Its really good for quickshot syncs, where one party doesn’t have any files of the other party. Once the service is set up om both parties, and is kept running, the two directories will keep in sync.

It uses hazelcast to do its thing.

Development

Folder Sync uses JDK 7 and the following frameworks:

Prerequisites

  • JDK 7 (the application uses NIO.2) – JDK 7 is still under development, you can get early releases for a few platforms here. If you run Mac OS X – you have to compile it yourself.
  • Ant – To create the distribution

Building the Application

$ git clone git@github.com:oschrenk/p2p-sync.git
$ cd p2p-sync
$ ant

Usage

Running the application

$ java -jar dist/sync.jar /path/to/directory/to/watch

You can specify the port under which the files are offered, by using the -p option

$ java -jar dist/sync.jar -p 49154 /path/to/directory/to/watch

Warning!

There is no interactive mode to create a global state. The first member defines the global state! Let’s say User A is the first, User B comes second; that means:

  • if A has a file in relative/path/file and B doesn’t, it will be created
  • if B (!) has a file in relative/path/file and A doesn’t, it WILL BE DELETED

Implementation

Main Idea

Each user monitors one directory. This directory will be indexed via a local index. Hazelcast also manages a remote index (of relative paths), which represents the global state.

If the user changes/updates/deletes a file the local index changes and a CRUD Push event will be fired. The remote indexes, serving as a “global” entity listens to these events and incorporates the changes. In turn the remote index fires CRUD Pull events. The users listens to these events and connects to the user responsible for the event.

Background

Initialization Phase

The initialization phase takes place when a new member joins the network and it has to pair up with a preexisting member, let’s call him member A, in order to sync the directory being watched. The new member, let’s call him B, hasn’t synchronized before but may already have some files in that directory.

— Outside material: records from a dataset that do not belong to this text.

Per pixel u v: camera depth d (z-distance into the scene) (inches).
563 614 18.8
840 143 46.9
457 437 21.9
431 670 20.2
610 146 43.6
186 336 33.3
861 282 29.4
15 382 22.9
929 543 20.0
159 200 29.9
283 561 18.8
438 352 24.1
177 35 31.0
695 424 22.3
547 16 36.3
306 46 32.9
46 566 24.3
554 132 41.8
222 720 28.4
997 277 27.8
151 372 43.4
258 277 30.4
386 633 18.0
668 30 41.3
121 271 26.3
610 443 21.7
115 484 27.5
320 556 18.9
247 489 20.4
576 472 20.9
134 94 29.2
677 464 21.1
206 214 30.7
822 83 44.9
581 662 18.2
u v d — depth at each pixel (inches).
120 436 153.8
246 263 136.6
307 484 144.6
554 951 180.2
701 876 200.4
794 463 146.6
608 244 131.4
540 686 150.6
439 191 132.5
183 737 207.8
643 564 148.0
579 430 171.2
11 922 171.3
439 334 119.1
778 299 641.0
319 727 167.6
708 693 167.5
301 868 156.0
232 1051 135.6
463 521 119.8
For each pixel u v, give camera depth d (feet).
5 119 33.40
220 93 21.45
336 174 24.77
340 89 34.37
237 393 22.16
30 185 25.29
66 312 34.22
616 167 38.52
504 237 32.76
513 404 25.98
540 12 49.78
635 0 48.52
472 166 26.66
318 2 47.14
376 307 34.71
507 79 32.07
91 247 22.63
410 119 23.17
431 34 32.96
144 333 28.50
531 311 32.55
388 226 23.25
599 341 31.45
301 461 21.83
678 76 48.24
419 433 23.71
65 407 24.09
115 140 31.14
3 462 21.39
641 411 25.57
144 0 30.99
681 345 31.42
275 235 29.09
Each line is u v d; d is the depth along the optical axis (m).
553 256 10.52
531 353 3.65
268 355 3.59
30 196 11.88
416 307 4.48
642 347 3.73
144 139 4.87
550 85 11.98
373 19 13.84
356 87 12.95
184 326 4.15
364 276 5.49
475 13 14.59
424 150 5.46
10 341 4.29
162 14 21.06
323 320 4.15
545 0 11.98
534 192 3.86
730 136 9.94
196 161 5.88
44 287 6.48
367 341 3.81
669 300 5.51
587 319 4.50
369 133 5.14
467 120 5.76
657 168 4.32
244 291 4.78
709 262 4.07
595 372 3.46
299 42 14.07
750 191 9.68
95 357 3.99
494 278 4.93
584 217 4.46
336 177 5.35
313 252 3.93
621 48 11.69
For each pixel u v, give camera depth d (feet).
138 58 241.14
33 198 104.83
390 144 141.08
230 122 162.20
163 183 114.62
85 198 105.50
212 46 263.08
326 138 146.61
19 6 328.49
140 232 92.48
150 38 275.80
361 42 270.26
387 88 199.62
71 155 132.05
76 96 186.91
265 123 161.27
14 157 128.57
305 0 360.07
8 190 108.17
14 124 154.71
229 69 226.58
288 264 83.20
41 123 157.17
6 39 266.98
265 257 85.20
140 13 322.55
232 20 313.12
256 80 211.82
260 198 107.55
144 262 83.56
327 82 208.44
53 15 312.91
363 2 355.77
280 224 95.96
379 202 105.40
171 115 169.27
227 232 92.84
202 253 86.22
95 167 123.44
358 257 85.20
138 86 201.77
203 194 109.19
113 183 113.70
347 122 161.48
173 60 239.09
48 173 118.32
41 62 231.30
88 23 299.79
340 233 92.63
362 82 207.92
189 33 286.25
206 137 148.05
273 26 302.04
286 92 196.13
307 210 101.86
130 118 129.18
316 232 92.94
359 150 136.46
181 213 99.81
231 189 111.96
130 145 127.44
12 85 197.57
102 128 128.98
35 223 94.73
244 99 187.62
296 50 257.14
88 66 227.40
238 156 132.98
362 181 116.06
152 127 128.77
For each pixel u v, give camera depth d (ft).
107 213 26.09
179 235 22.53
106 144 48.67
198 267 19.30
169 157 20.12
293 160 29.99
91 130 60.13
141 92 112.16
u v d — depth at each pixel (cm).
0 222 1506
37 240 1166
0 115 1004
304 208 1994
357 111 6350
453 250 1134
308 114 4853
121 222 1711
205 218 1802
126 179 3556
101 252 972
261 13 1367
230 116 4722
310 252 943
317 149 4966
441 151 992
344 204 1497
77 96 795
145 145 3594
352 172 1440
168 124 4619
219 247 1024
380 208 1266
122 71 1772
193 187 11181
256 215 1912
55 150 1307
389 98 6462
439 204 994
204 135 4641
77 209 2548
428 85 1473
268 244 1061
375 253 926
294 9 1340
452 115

Both members have to exchange their index, to decide what differs between. If both parties communicate the first time they both have to exchange their full index. Later they might just exchange a version number of the index file to decide if changes to the index has been made.

If both parties have access to the current index of their respective partner they can decide what changes are neccesary to get to the current state.

Both parties have to communicate the state of the files in order to decide which state is the correct. Both parties have to acknowledge changes that will be made to the file system, as files may be added, changed or deleted that weren’t supposed to.

Let’s consider the following simple scenario, where we have to sync two directories, where each party holds four different files. Files c and d are the same file, where _1 and _2 indicate different versions, _1 one being the older and _2 being the newer one. If a file is missing in the row, the user doesn’t have the file.

Case User A User B
1 a
2 b b
3 c_1 c_2
4 d_2 d_1
5 e

The first and the fifth, and respectively the third and foruth case are symetrical and we are left with three use cases:

Member A has a file that Member B has not

This case can arise in two situations:

  1. Member A has added the file a and Member B didn’t added the file yet. The solution is to push the file to Member B
  2. Member B deleted the file while being offline. The solution is to delete to file on Member A

As this can’t be decided automatically both members have to acknowledge the changes to the file system.

Member A has a file which Member B also has

In this case we don’t have to do anything.

Member A has a file that is older than the file that Member B has

Again the solution seems to push the changes to Member B. But Member A might have deleted the file while being offline and exchanged it with another with the same name or just an older copy of the same file. The date of the file doesn’t reflect the current state.

The solution is to manually find a state on which both users agree on. This means that each difference has to be acknowledged.

Current solution

Right now there is no interactive mode or ui to define the global state. The first member to connect, defines the global state.

Hot synchronization phase

Once both users have established a state of their files on which they both agree on. Every change to the respective filesytem can be pushed directly to the other particpating members.

Problems

Oscillation

As both indexes work seperately, the local index couldn’t differentiate between user generated changes and changes that were pulled because of CRUD Pull events (and changed the filesystem).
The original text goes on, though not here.